Regency Island Dunes v. FOLEY & ASSOC.

697 So. 2d 217 | Fla. Dist. Ct. App. | 1997

697 So. 2d 217 (1997)

REGENCY ISLAND DUNES, INC., a Delaware corporation, and Atlantic Gulf Communities Corporation, a Delaware corporation, Appellants,
v.
FOLEY AND ASSOCIATES CONSTRUCTION COMPANY, INC., Appellee.

No. 97-0822.

District Court of Appeal of Florida, Fourth District.

July 23, 1997.

James E. Glass and Paul M. Woodson of James E. Glass Associates, Miami, and Jacob & Weingarten, P.C., West Palm Beach, for appellants.

Mary-Ellen G. Koberg and S. LaRue Williams of Kinsey Vincent Pyle, P.A., Daytona Beach, for appellee.

FARMER, Judge.

In a nonfinal order, the trial court determined that the claims in suit were covered by *218 an arbitration agreement and that the parent corporation of one of the two parties to the agreement was bound thereby as an alter ego. The order resulted from an ex parte proceeding by the party seeking to compel the nonparty to arbitrate. We reverse.

One who has not agreed, expressly or implicitly, to be bound by an arbitration agreement cannot be compelled to arbitrate. Tartell v. Chera, 668 So. 2d 1105 (Fla. 4th DCA 1996). In this case, the order is based on the theory that the parent corporation is an alter ego of the subsidiary corporation that actually signed the agreement.
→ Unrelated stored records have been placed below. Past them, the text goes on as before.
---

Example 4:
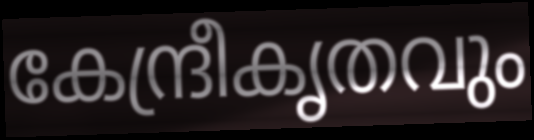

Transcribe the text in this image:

കേന്ദ്രീകൃതവും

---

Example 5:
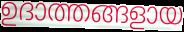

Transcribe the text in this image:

ഉദാത്തങ്ങളായ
Even assuming that an alter ego to the signing party could be compelled to arbitrate, there is no evidence in the record to support a finding that this parent was an alter ego of the subsidiary. A mere allegation in an unsworn complaint does not constitute the necessary evidence to support a finding of alter ego.

As it was necessary to adduce evidence showing that the nonparty was somehow bound to arbitrate under the agreement, it also follows that it was error to hear the matter ex parte and without notice.

REVERSED.

STONE, C.J., and GLICKSTEIN, J., concur.